Both the New York Times and National Geographic reported that dogs have a primitive sense of envy. They describe an experiment on well-trained dogs to offer a paw on command. But when one dog was not given a reward for the obedience, the dog became less and less inclined to obey the command.
I have to agree with the blogger slacktivist, though, that this experiment doesn't seem to point to dogs feeling envy of other dogs receiving rewards. It sounds more like the dogs know a crooked deal when they see one. They've been trained to get a treat as a reward for the unnatural act of offering a paw on command. When the dog stops getting the promised treat, it decides that it doesn't need to obey anymore. If you don't hold up your end of the bargain, why should I bother?
The lead scientist, as reported in Science News, never used the word 'envy' in her description. She calls it what it is, an "aversion to inequity."
Slacktivist wonders why two media outlets would both report the findings as an example of envy, rather than the natural desire to avoid getting a raw deal--something only primates, humans included, have shown before. My interest in the issue is the idea that once again, we see a primitive sense of morality in non-human species.
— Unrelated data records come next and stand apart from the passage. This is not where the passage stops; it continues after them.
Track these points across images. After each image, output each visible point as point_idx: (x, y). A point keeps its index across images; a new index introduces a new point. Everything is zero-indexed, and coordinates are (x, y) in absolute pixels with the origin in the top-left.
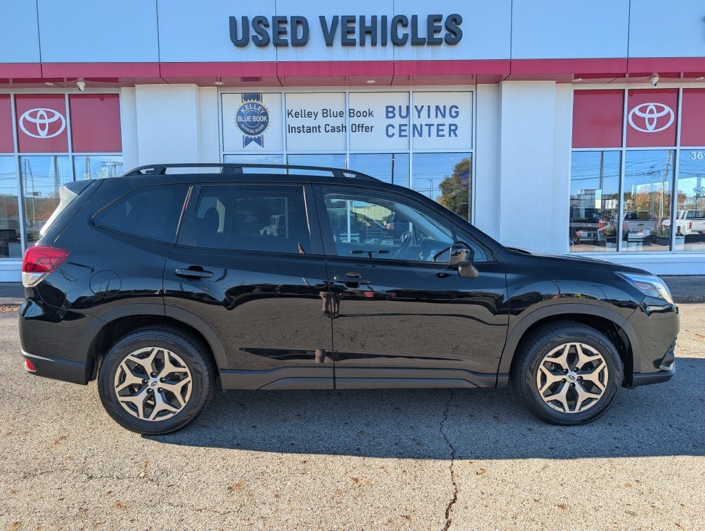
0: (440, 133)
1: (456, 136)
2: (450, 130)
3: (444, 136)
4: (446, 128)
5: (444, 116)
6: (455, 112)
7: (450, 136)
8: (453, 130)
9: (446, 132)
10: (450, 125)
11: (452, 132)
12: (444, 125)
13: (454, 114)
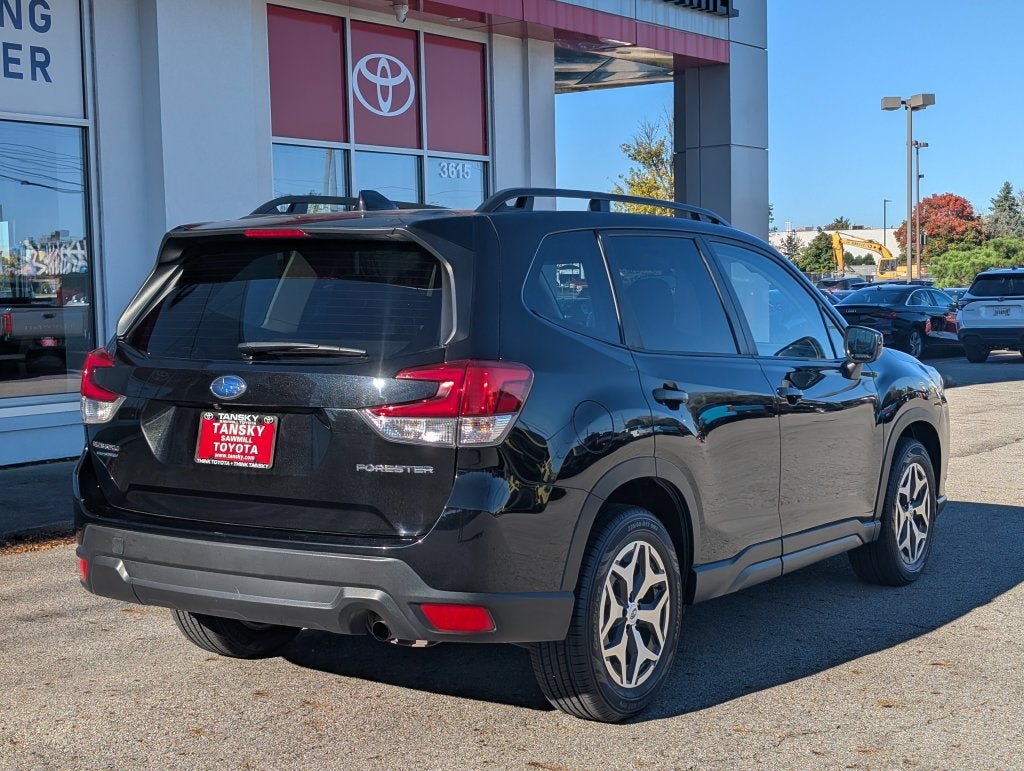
0: (13, 68)
1: (48, 79)
2: (35, 64)
3: (20, 76)
4: (24, 56)
5: (18, 24)
6: (44, 17)
7: (34, 77)
8: (41, 63)
9: (25, 68)
10: (34, 50)
11: (38, 70)
12: (18, 47)
13: (41, 23)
A dog will look at his neighbor getting a reward for the same work and conclude that it doesn't want to cooperate anymore, anymore than a man would work for a company if his coworkers were receiving twice the pay for the same work.
This notion undercuts the idea that there is a huge divide between humans and animals because we are specially created by God. We have souls, say the theologians, and animals do not. Because of those souls, they say, we can commmunicate with God, and we know the difference between right and wrong. And yet dogs, who presumably don't have souls, also have a primitive idea of right and wrong. If I've been trained to get a treat for shaking hands, then it's wrong for me not to get one when I obey the command, particularly if another dog does get the offered treat.
Of course, this does not mean that we evolved our sense of justice from dogs, since we evolved long before dogs ever did. What it shows is that social animals employ certain behaviors to better survive--a sense of fair play one of them. And since we evolved our physical characteristics like opposable thumbs from our primate ancestors, there's evidence that we evolved our sense of morality and proper behavior from them as well.